One aspect of this process that has flown under the radar, however, is the eventual nominee’s Senate Judiciary Committee hearing. Given the circumstances, this event will be held under the bright spotlight of a huge national audience.
After all, we’ve never had a Supreme Court nomination hearing so close to an election. Furthermore, there are eight members of the Judiciary Committee set to be on the ballot this November. Collectively their actions could shift multiple Senate races and even the Presidential contest.
Of course the most prominent Committee member is Democratic Vice Presidential nominee Kamala Harris. The Senator has already made a name for herself as a tough questioner, but her role would extend well beyond that.
She would effectively become the representative of both the Biden campaign and the Democratic Party. This would be a rather ironic twist of fate as Harris, the most junior Democrat on the committee, would be taking that mantle from Ranking Member Diane Feinstein, her senior colleague from California.
It’s quite possible that Harris’ presentation at this hearing will be as important as her performance at the Vice Presidential debate.
Meanwhile, the Trump team will have its own representative in the form of Chairman Lindsey Graham. Graham already has quite a complex relationship with Trump, which is set to be tested like never before. Graham’s hopes for re-election are in danger, with a recent Quinnipiac Poll showing him tied with opponent Jamie Harrison.
The South Carolinian has a flair for the dramatic, his memorable rant was seen as a turning point in the Kavanaugh hearings, and it’s not an exaggeration to say that his career depends on this performance.
Graham isn’t the only Republican on the committee fighting for another term either. Freshmen Thom Tillis of North Carolina and Joni Ernst of Iowa are each locked in their own highly competitive battles.
Tillis has consistently trailed in the polls and Ernst was behind in the latest Des Moines Register/Selzer survey, the gold standard in Iowa. These contests are also the two most expensive in the country thus far and may well determine which party wins the majority.
There are four other Committee members running for re-election in relatively safe races. Senate Minority Whip Dick Durbin is one as is Cory Booker. Even more so than Harris and Graham, Booker is the most likely to seek out a viral moment to top his Spartacus proclamation from the Kavanaugh hearing.

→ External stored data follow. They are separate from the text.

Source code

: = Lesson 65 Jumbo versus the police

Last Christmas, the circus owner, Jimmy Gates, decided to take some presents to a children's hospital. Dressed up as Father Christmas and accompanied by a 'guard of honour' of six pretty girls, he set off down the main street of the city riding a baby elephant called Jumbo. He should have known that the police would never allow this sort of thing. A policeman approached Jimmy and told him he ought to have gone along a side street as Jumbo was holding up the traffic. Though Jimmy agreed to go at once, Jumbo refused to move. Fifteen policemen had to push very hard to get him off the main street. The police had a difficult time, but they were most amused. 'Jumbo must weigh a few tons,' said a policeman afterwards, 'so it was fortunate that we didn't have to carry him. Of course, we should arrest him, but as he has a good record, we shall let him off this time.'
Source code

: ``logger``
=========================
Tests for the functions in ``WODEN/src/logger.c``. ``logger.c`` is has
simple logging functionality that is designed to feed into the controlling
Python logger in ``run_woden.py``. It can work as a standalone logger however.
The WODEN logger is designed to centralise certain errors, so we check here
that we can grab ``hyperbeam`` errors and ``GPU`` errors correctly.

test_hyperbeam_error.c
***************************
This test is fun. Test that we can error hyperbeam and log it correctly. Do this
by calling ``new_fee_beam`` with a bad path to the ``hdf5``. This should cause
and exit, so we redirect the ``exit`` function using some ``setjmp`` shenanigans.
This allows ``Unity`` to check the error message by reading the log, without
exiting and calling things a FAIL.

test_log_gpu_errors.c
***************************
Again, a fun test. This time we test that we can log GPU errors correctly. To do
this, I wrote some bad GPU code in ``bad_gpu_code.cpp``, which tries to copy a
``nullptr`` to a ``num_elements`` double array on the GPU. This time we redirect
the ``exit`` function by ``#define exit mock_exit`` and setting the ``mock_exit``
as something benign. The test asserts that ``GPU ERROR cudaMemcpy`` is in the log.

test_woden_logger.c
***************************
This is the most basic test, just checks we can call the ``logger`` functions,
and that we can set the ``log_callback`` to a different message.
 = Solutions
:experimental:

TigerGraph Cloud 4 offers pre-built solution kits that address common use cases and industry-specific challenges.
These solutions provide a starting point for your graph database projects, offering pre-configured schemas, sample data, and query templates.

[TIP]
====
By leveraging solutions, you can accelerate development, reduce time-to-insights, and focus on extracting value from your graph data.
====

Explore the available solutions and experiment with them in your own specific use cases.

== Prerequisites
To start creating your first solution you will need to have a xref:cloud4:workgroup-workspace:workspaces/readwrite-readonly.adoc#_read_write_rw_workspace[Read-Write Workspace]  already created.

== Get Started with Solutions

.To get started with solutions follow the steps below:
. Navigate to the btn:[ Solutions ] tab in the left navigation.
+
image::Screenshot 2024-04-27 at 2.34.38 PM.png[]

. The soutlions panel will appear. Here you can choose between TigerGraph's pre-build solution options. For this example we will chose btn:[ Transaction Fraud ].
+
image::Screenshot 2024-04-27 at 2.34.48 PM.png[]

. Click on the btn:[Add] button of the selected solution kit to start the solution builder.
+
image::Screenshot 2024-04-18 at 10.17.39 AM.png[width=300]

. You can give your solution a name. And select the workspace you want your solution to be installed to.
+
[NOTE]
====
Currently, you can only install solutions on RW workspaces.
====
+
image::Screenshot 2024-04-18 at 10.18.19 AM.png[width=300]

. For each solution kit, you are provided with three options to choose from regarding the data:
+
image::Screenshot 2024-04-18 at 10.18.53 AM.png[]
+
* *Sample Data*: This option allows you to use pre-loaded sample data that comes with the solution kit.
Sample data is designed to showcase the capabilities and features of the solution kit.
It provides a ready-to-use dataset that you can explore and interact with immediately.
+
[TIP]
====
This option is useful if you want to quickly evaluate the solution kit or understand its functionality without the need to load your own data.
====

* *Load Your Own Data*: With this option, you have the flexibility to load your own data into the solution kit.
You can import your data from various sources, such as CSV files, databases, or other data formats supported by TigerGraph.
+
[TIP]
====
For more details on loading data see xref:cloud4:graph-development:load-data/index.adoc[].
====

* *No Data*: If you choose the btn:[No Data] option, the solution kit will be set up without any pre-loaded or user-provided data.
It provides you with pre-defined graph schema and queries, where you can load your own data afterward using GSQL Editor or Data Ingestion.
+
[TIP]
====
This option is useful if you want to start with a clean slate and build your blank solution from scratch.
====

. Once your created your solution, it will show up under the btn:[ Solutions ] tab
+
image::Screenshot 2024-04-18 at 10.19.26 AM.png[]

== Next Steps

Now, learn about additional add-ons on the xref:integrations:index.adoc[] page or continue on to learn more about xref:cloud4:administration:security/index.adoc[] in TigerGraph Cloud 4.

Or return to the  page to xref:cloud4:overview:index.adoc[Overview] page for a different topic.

Nebraska Senator Ben Sasse is one of the more outspoken Republican critics of Donald Trump, so it’s worth keeping an eye on him as well. Finally, Delaware’s Chris Coons is also a bit of a wild card. He facilitated a deal with Jeff Flake that temporarily stalled the Kavanaugh nomination. Sen. Coons is a close friend of Joe Biden’s and may well be involved in coordinating a common strategy with the campaign, Harris and party leadership.
To recap, here’s everything that will be on the line during this hearing: a Supreme Court seat, a Vice Presidential candidacy, three Senate seats, majority control of the Senate, and the 2020 Presidential election. So just your average can’t-miss TV event/historical inflection point.